This relates generally to integrated circuits and more particularly, to programmable integrated circuits.
Programmable integrated circuits are a type of integrated circuit that can be programmed by a user to implement a desired custom logic function. In a typical scenario, a logic designer uses computer-aided design tools to design a custom logic circuit. When the design process is complete, the computer-aided design tools generate configuration data. The configuration data is loaded into memory elements on a programmable integrated circuit to configure the device to perform the functions of the custom logic circuit. Such types of programmable integrated circuits are sometimes referred to as a field-programmable gate array (FPGA).

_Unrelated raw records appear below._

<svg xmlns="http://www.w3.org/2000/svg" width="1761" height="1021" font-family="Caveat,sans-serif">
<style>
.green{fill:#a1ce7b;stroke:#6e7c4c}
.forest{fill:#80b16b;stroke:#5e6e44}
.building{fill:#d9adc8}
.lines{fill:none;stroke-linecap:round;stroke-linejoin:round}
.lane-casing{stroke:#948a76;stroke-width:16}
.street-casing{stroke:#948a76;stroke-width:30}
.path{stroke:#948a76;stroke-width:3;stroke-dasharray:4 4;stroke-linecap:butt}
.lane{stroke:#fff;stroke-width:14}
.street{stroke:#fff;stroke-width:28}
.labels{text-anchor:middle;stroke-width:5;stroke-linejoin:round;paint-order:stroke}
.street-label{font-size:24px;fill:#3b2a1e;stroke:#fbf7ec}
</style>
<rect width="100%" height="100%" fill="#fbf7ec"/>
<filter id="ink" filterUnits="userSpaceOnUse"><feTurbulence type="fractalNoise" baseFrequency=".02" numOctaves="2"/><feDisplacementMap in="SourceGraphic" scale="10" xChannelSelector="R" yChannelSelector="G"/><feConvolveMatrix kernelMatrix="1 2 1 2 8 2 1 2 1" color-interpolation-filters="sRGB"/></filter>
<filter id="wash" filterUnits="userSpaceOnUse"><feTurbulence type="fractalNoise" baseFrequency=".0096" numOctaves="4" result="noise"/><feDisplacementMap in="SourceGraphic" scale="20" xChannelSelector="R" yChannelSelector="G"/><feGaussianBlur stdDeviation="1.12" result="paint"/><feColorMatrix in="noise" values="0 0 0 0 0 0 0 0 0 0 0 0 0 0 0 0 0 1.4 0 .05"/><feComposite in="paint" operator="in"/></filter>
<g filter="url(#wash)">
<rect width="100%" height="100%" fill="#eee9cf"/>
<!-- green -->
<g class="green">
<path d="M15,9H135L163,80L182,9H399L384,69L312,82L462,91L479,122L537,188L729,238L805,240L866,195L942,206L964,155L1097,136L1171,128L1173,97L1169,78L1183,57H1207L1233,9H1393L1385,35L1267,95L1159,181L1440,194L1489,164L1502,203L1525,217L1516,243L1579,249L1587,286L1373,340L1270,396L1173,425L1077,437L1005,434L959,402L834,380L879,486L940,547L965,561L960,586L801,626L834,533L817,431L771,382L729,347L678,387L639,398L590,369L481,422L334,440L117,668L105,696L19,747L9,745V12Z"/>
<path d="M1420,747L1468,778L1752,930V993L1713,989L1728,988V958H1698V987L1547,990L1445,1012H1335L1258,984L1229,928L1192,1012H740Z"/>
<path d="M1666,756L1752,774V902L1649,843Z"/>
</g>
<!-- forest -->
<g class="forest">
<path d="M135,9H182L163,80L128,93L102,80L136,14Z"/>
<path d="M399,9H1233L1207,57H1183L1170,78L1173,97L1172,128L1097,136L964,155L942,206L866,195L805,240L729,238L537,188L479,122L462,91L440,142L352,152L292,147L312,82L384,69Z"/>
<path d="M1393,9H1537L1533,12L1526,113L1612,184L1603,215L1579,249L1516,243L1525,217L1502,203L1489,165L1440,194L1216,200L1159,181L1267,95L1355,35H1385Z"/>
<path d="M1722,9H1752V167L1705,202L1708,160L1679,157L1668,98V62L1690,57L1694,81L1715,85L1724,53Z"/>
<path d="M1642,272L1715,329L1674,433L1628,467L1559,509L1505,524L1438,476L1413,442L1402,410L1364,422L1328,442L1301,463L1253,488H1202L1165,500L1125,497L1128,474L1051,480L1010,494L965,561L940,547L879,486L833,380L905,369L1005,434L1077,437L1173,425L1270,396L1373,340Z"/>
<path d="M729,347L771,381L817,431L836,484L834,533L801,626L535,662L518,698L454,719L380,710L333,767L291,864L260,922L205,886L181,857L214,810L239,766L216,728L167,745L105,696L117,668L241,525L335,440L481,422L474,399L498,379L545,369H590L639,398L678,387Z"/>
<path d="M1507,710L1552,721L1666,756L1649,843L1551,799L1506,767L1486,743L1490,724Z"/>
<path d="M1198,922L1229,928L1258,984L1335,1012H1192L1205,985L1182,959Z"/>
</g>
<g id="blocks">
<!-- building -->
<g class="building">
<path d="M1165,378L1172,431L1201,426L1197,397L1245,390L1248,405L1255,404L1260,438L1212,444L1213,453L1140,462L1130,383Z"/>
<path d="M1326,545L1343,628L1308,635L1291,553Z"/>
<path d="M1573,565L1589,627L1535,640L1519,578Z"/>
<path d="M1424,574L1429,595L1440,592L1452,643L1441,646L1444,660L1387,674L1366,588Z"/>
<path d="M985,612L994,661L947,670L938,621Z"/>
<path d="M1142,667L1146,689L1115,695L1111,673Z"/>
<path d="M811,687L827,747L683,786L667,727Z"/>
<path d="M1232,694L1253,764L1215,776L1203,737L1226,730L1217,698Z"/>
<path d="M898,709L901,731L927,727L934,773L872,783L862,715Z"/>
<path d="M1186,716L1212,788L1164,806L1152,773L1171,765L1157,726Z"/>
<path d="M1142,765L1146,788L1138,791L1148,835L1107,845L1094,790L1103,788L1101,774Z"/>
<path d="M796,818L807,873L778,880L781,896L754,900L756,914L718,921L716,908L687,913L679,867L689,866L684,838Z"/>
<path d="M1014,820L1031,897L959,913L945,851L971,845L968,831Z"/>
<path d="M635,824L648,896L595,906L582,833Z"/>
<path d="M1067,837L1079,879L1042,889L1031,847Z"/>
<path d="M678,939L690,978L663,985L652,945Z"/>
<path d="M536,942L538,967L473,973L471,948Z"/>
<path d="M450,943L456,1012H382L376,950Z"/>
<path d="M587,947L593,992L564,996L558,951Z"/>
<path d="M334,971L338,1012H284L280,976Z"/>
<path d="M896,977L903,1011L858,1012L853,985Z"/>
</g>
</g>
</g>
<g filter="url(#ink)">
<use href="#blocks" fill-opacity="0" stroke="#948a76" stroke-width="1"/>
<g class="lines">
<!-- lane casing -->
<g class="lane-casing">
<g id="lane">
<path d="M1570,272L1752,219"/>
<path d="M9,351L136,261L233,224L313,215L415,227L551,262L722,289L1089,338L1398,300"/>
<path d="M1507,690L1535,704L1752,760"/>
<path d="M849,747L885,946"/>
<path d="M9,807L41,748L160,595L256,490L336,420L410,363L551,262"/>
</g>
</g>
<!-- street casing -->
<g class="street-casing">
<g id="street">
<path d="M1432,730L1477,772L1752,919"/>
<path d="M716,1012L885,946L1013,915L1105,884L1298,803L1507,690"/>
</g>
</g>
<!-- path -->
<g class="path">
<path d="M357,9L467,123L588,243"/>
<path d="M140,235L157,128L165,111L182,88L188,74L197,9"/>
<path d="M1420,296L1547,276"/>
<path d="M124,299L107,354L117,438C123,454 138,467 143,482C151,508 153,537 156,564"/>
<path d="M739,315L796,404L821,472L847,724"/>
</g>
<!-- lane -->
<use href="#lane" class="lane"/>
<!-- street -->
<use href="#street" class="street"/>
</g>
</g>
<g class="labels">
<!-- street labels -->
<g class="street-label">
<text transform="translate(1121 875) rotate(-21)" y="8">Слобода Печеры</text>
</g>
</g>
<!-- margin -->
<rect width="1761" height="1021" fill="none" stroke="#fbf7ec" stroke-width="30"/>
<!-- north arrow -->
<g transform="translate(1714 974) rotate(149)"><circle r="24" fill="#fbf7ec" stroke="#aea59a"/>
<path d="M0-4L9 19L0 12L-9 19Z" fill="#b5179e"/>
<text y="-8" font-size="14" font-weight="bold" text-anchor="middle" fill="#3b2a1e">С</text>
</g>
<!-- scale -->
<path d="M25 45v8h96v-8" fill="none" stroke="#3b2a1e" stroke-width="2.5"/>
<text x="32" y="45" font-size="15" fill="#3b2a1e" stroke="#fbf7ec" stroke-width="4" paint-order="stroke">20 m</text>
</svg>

An FPGA typically includes logic circuitry having lookup tables (LUTs), adders, and registers that are configurable to allow a user to customize the logic circuitry according to the user's particular needs. The logic circuitry is organized into an array of logic regions sometimes referred to as logic array blocks (LABs). In addition to the logic circuitry, an FPGA also includes large memory blocks for storing user data and digital signal processing (DSP) blocks that are partly or fully hardwired to perform one or more specific tasks such as a mathematical operation. In addition to the configurable logic, memory, and DSP blocks, an FPGA also includes programmable routing fabric that is used to interconnect the LABs with the memory and DSP blocks. The combination of the programmable logic and routing fabric is sometimes referred to as “soft” logic. The DSP blocks are sometimes referred to as “hard” logic.
The performance of an FPGA is limited by the longest signal propagation delay through a combinational logic path between two sequential digital flip-flop circuits. Conventionally, an FPGA is implemented as a single integrated circuit die. In such scenarios, there will often be a long combinational logic path that starts in a first LAB, traverses an unused memory block or DSP block, and ends in a second LAB, which sets the critical path for the FPGA. This particular architecture can substantially limit the performance of the FPGA.
It is within this context that the embodiments described herein arise.